Configured prompts: approx. 100 in 4 categories
Processed sources: approx. 100 (validation phase)
Processing time per source: 10-60 seconds

Quality results#

The two-phase extraction meets the defined success criteria:

Over 80% of fields are extracted with confidence >0.7
The QA layer reliably filters out unreliable extractions
Entity normalisation achieves high auto-link rates for well-known universities
According to the developers, the system works ‘better than expected’

The system is currently undergoing intensive evaluation and is proving successful across various categories. The quality assurance layer in particular is proving its worth in practice.

Reflection: What would be done differently?#

In retrospect, some decisions have proven particularly valuable, while other areas show room for improvement.

Proven decisions:

The early decision to use two-phase extraction was the right one. Initially, the double LLM call seemed like overhead, but the improvement in quality justifies the effort. Without the validation phase, the amount of manual rework would be considerably higher.

The choice of htmx + Alpine.js for the admin interface also proved to be a good one. The simplicity accelerated development and reduced sources of error. No complex front-end framework is necessary for an internal tool.

Room for improvement:

Prompt management could be more structured. With 100 prompts in four categories, it becomes difficult to maintain an overview. A versioning system for prompts and better grouping logic would be helpful.

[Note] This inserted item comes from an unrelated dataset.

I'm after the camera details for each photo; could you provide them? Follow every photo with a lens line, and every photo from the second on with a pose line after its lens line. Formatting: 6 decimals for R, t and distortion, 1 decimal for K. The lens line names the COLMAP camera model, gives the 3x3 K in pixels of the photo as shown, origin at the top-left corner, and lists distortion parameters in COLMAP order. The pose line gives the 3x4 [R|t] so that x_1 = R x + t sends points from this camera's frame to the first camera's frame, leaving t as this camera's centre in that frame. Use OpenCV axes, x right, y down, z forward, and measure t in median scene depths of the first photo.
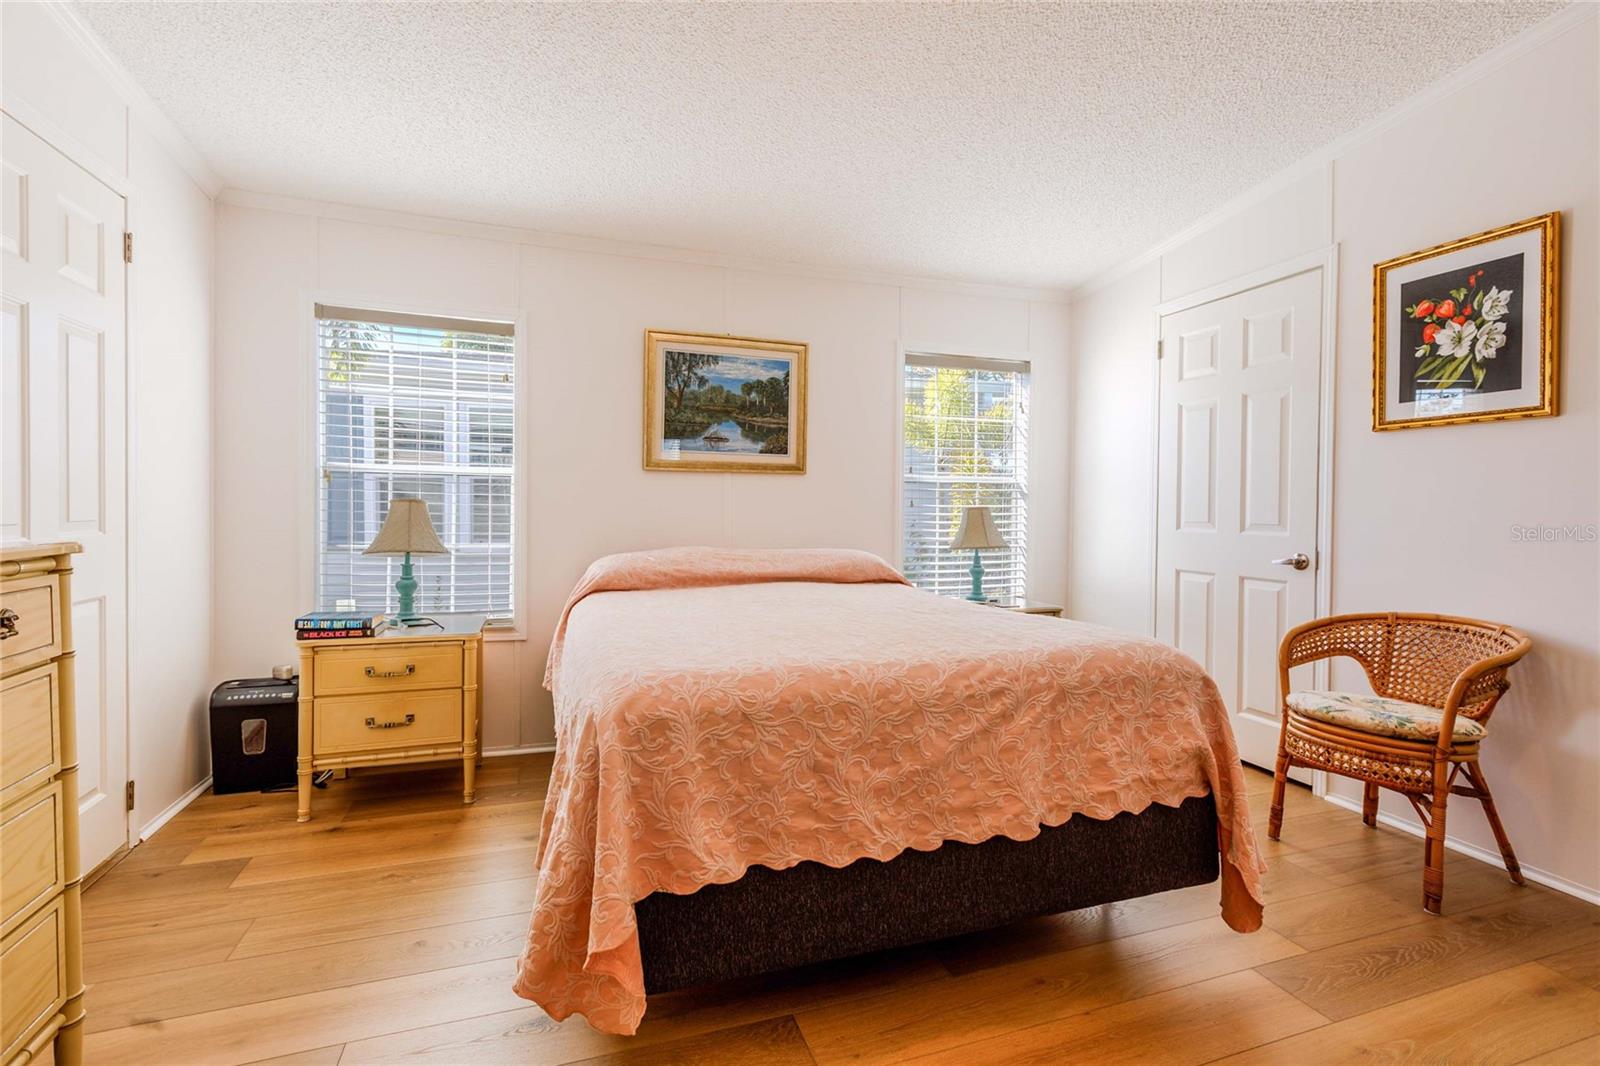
lens RADIAL K [[719.7, 0, 793.3], [0, 719.7, 516.3], [0, 0, 1]] dist [0.001274, -0.000638]
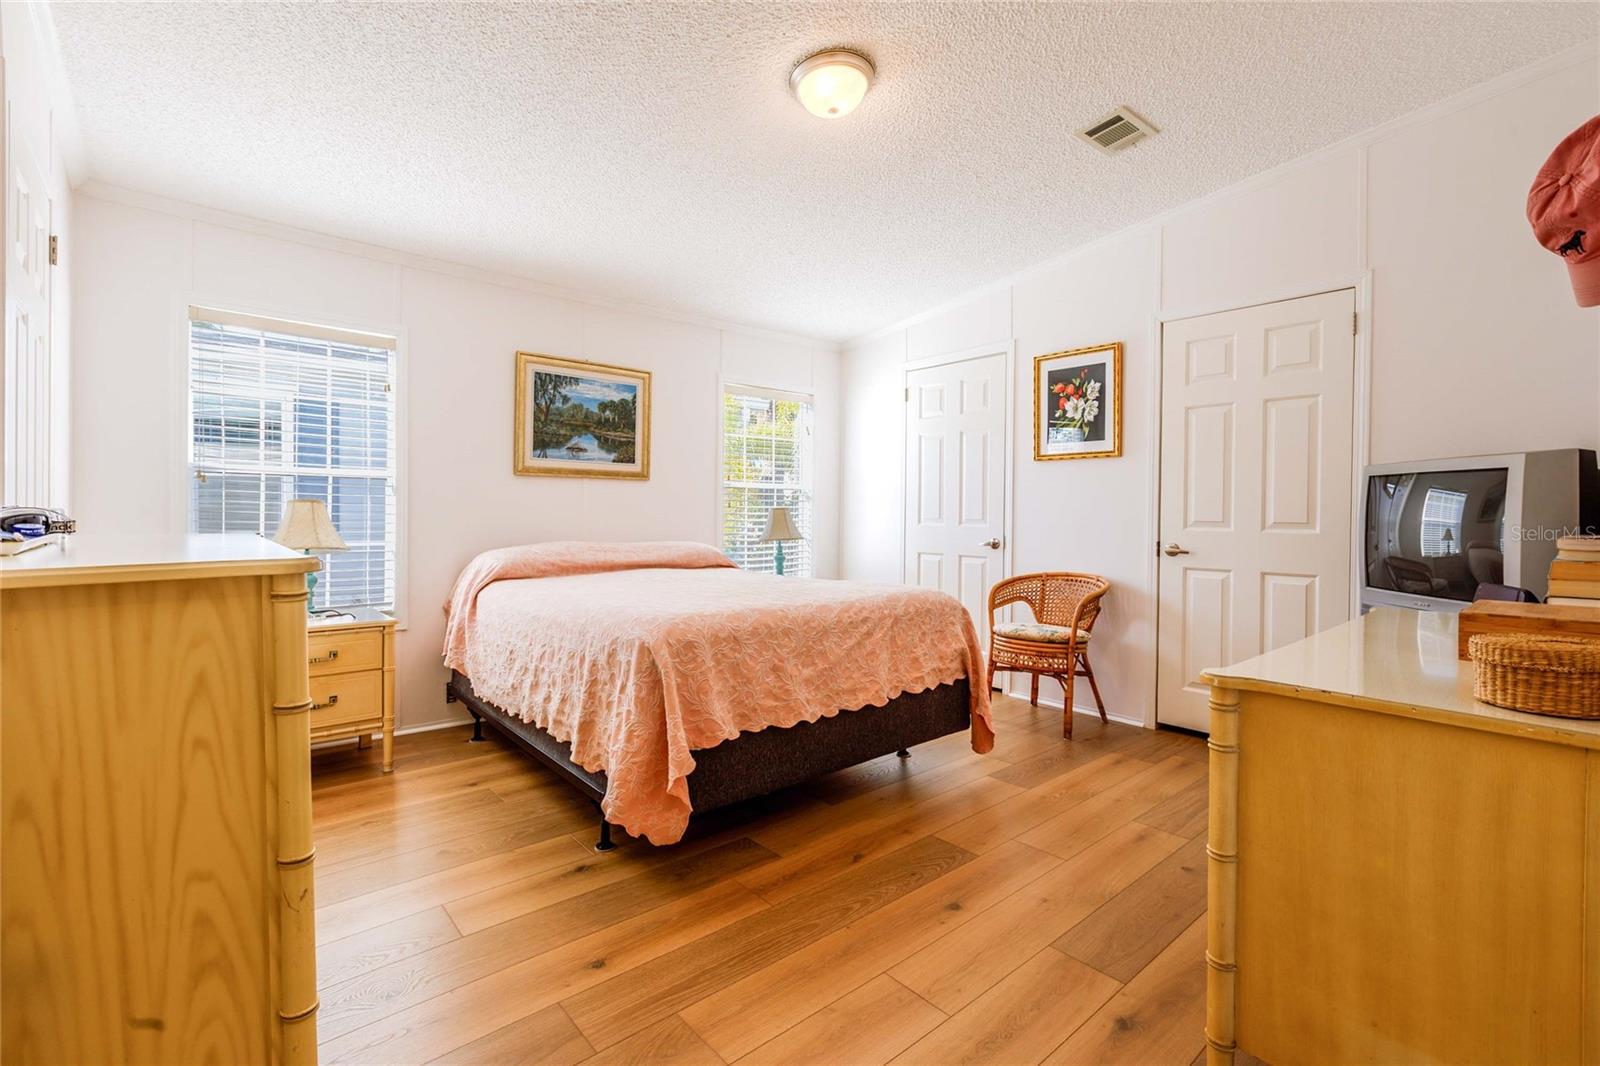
lens RADIAL K [[719.7, 0, 793.3], [0, 719.7, 516.3], [0, 0, 1]] dist [0.001274, -0.000638]
pose [[0.926500, -0.003448, 0.376279, -0.315434], [0.004273, 0.999990, -0.001360, 0.006118], [-0.376271, 0.002868, 0.926505, -0.302411]]
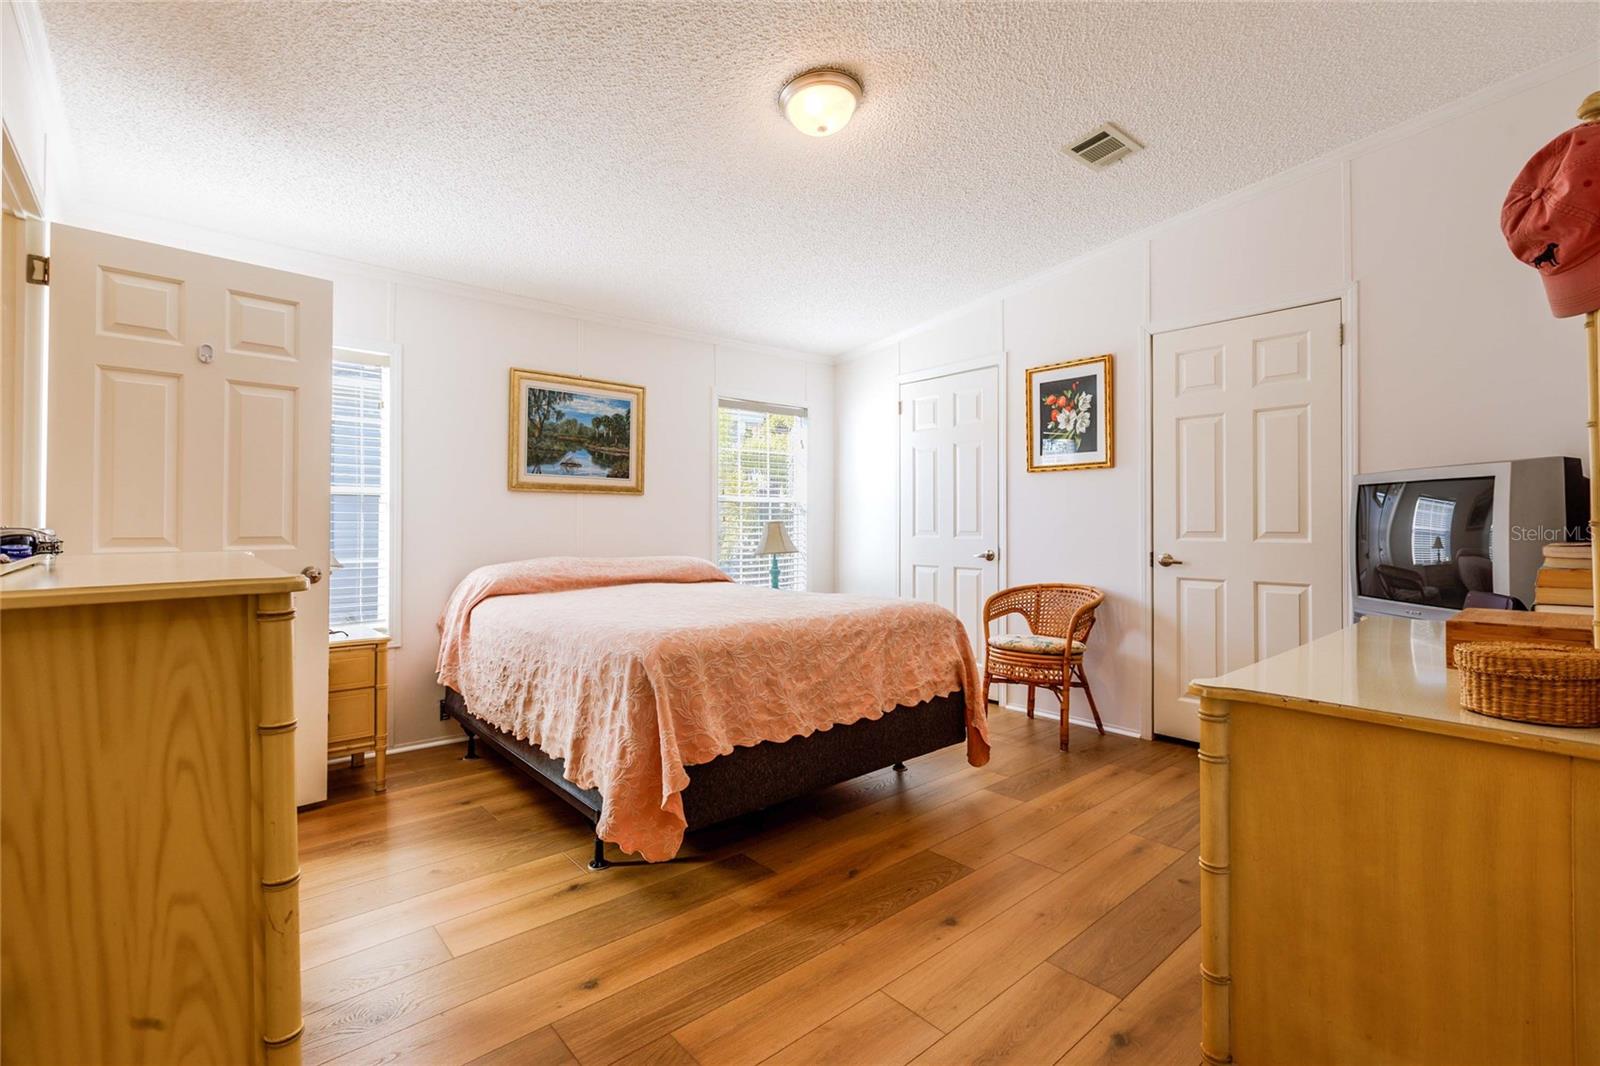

Test coverage could be improved. Development focused on functionality; automated tests were not created systematically. This should be rectified for a productive system.

Conclusion and outlook#

The experiment demonstrates that LLM-supported development also works for large-scale, architecturally demanding projects. The success factors are:

**Resilient architecture: ** The overall structure must be clearly defined before implementation. Subsequent architectural changes are costly.
Detailed specification: The more precise the specifications, the better the generated code quality. ASCII diagrams, code examples and explicit delimitations help the LLM to generate coherent code.
*Modular approach: * From rough to fine, with separate refinement sessions per module. This keeps the context manageable.
Active control: Continuous questioning of LLM suggestions and explicit specifications against overengineering are necessary.

Two-phase extraction with integrated quality assurance has proven to be a robust concept. The validation phase is not just a technical feature, but a central design principle that increases the reliability of the overall system.

For future LLM coding projects, the recommendation is to invest more time in the specification phase and critically discuss architectural decisions before implementation begins. The effort pays off in the form of more efficient and error-free implementation.